### Exercise tasks
[a] Reproduce the glioma treatment excerpt word for word between "Factors associated with CT" and "Supplementary Fig. 2.", inclusive.
[b] List every factor that the glioma treatment excerpt names as independently associated with observation strategy in the first multivariate logistic regression it reports.
[c] Continue the glioma treatment excerpt from the point where it ends.

START Given text

Further multivariate logistic regression showed that lower WHO grade (OR 0.01, 95%CI 0.01–0.07, p < 0.001), low tumour burden (OR 0.1, 95% CI 0.04–0.25, p < 0.001), younger age (OR 0.39, 95% CI 0.17–0.89, p = 0.026) and primary LGGs that have not recurred up to that point in time (OR 3.59, 95% CI 1.12–12.72, p = 0.037) were independently associated with observation strategy.
After excluding grade 3 lesions and recurrent lesions, univariate logistic regression showed that low tumour burden (OR 0.08 95% CI 0.03–0.17, p < 0.001), non-eloquent tumour site (OR 0.31, 95% CI 0.15–0.62, p = 0.01) and younger age (OR 0.97, 95% CI 0.95-1.00) were predictors of observation. Favourable postoperative ECOG (OR 0.34, 95% CI 0.10–1.02, p = 0.054) indicated a trend towards observation. Observation of non-recurrent grade 2 glioma was associated with low tumour burden in multivariate logistic regression (OR 0.1, 95% CI 0.04–0.22, p < 0.001).
Next, factors associated with either RT or CT were analysed. Univariate logistic regression analysis showed that residual tumour (OR 3.77, 95% CI 2.16–6.72, p < 0.001), postoperative NIHSS (OR 1.21, 95% CI 1.02–1.51, p = 0.031), presence of a mild or severe postoperative neurological deficit (OR 2.24, 95% CI 1.15–4.50, p = 0.02; OR 2.54, 95% CI 1.09–6.23, p = 0.035), age (OR 1.04, 95% CI 1.01–1.06, p = 0.003), eloquent location (OR 2.15, 95% CI 1.25–3.73, p = 0.006), postoperative unfavourable ECOG (OR 2.93, 95% CI 1.16–8.41, p = 0.022), and WHO grade 3 (OR 10.12, 95% CI 4.38–27.77, p < 0.001) were associated with RT (Supplementary Fig. 1).
Factors associated with CT were residual tumour (OR 4.36, 95% CI 2.47–7.86, p < 0.001), eloquent location (OR 2.38, 95% CI 1.38–4.15, p = 0.002), and WHO grade 3 (OR 11.87, 95% CI 4.88–35.64, p < 0.001) as shown in Supplementary Fig. 2.
Multivariate logistic regression showed that residual tumour was the only independent predictor of radiotherapy (OR 7.95, 95% CI 3.31–20.67, p < 0.001) and the only independent predictor of chemotherapy (OR 10.4, 95% CI 4.66–24.75, p < 0.001) in patients with non-recurrent grade 2 glioma.

END Given text
START Record extracts

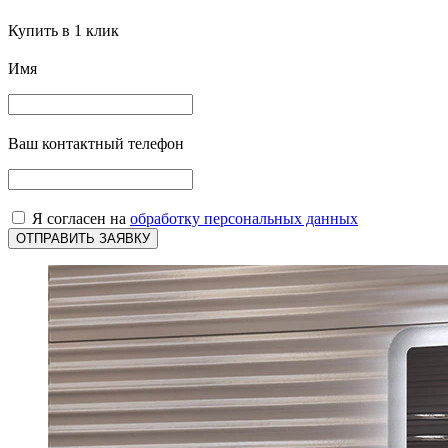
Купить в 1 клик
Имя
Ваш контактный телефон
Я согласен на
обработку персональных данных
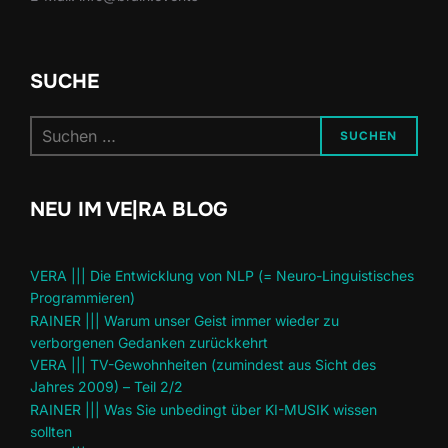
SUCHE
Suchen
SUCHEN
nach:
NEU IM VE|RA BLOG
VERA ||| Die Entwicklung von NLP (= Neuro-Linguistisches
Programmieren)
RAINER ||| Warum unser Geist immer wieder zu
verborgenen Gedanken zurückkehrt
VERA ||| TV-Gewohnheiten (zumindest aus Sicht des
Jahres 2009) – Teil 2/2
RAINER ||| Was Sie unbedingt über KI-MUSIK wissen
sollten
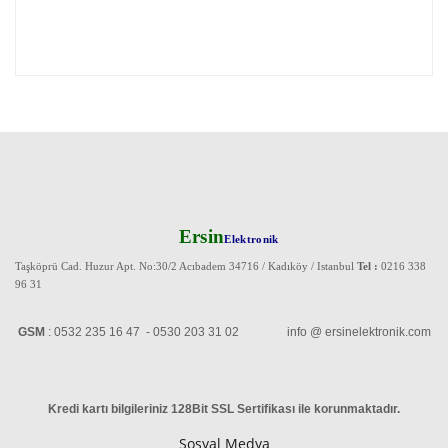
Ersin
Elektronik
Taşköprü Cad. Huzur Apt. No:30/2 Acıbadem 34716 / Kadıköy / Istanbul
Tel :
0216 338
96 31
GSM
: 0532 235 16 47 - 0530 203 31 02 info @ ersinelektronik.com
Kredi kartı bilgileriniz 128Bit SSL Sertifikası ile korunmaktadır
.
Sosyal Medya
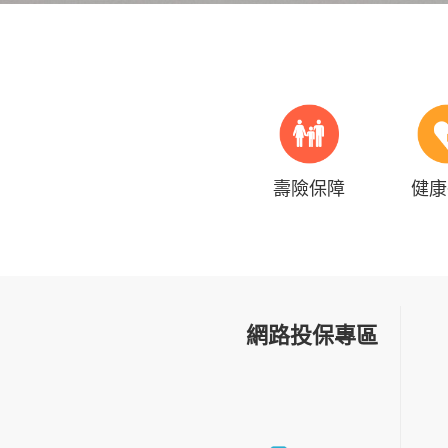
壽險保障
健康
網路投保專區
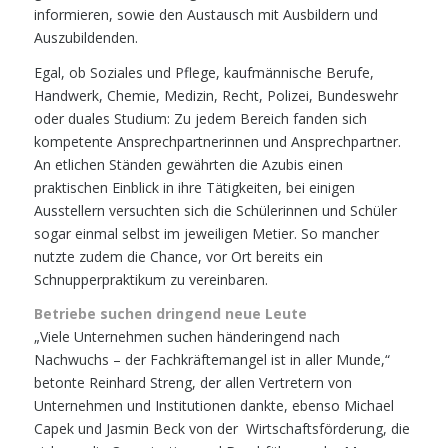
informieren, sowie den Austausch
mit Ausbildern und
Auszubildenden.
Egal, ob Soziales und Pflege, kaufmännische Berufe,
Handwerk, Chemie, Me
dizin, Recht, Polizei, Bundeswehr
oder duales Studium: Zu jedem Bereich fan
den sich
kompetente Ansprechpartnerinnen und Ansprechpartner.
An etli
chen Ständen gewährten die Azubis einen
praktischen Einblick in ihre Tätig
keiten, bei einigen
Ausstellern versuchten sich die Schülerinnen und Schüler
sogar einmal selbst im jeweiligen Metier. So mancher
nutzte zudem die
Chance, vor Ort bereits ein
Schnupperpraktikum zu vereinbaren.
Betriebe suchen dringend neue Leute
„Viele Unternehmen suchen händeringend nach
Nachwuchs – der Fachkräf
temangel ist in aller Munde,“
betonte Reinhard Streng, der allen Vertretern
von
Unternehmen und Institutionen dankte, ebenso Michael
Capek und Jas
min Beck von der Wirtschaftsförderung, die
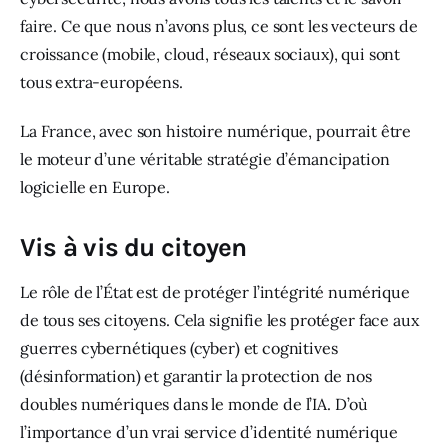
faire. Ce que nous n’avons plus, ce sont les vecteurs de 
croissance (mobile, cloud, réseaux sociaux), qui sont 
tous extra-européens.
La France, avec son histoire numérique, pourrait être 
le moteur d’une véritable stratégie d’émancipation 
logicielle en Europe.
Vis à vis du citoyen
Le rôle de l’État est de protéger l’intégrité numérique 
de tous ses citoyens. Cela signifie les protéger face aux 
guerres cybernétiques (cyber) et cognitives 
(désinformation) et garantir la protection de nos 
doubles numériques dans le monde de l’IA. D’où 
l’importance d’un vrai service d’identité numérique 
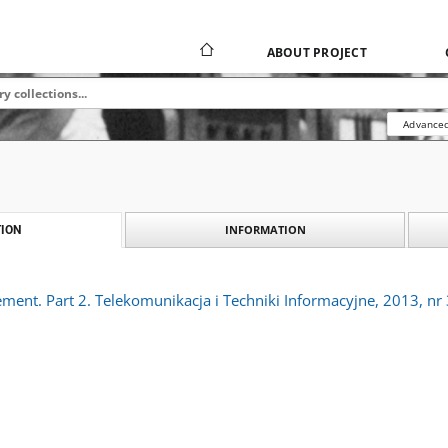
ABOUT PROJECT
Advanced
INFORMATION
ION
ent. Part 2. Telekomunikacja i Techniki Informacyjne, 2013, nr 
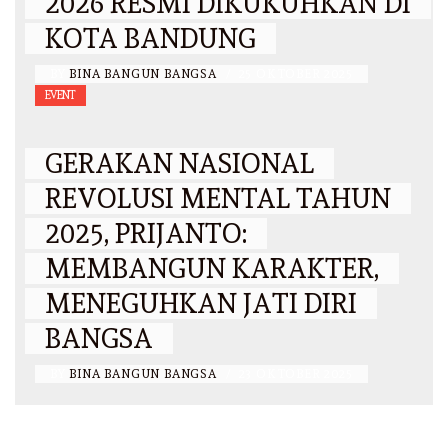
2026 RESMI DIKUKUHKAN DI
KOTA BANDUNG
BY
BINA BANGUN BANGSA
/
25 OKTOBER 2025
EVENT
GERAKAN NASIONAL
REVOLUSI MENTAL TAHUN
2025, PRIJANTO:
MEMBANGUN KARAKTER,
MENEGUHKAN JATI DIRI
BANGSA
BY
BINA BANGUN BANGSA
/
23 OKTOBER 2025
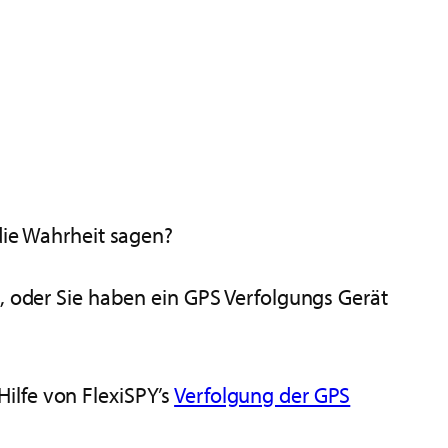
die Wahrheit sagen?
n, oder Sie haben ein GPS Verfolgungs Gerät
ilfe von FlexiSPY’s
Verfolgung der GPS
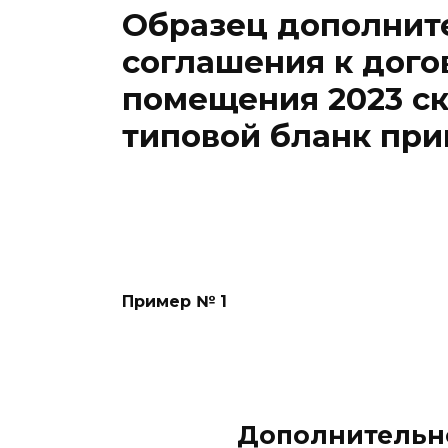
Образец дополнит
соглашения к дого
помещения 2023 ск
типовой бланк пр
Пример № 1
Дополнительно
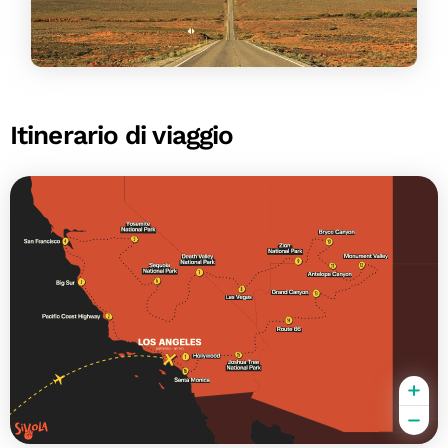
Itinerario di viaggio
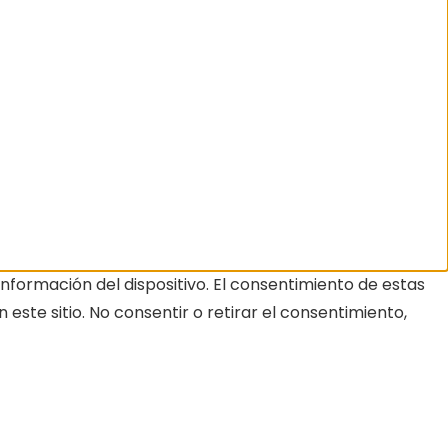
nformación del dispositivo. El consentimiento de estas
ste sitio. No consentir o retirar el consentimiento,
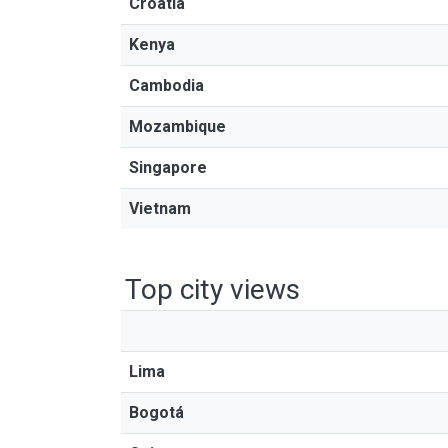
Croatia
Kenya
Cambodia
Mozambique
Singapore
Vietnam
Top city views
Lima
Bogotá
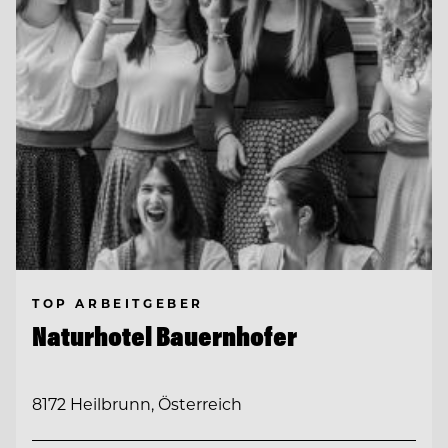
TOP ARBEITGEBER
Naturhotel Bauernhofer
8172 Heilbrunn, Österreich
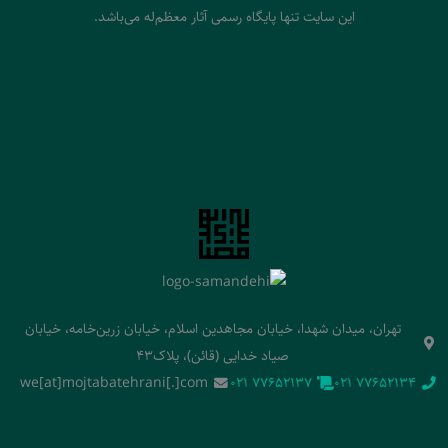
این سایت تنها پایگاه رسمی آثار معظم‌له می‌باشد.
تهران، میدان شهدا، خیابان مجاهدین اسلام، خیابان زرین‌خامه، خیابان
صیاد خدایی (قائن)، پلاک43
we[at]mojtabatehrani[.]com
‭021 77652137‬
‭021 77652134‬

END Record extracts

### Written answers
[a]
Factors associated with CT were residual tumour (OR 4.36, 95% CI 2.47–7.86, p < 0.001), eloquent location (OR 2.38, 95% CI 1.38–4.15, p = 0.002), and WHO grade 3 (OR 11.87, 95% CI 4.88–35.64, p < 0.001) as shown in Supplementary Fig. 2.

[b]
- Lower WHO grade
- Low tumour burden
- Younger age
- Primary LGGs that have not recurred up to that point in time

[c]
Fig. 2. Predictive factors for observation after surgical therapy in univariate logistic regression analysis. NIHSS: National institutes of health stroke scale, ECOG: Eastern cooperative oncology group performance status, favourable: ECOG 0-1, unfavourable: ECOG 2-4, CI: Confidence Interval
Adhering to guidelines and multidisciplinary neuro-oncology tumour board review recommendations
An ordinal scale was created by escalation of therapy (wait and scan, RT or CT, sequential therapy (RT followed by CT) and combined therapy (RT&CT followed by CT) and rank differences calculated by recommendation and therapy received. Postoperative multidisciplinary neuro-oncology recommendations were available for 200 of the 217 patients. There was a strong correlation of multidisciplinary neuro-oncology recommendations and therapy received (rho = 0.73, p < 0.001; Cramér’s V = 0.567).
Pre- and post-operative demographic data, clinical status and presence of residual tumour were available for 176 of 185 patients with primary, meaning non-recurrent LGG, who were enrolled in the study after the publication of the 2017 European guidelines for the treatment of diffuse gliomas and the 2021 updated version. A moderate correlation was observed between guideline recommendations and the therapy administered (ρ = 0.54, p < 0.001). Similarly, a moderate correlation existed between formal guidelines and the multidisciplinary neuro-oncology tumour board review recommendations provided to patients (ρ = 0.58, p < 0.001).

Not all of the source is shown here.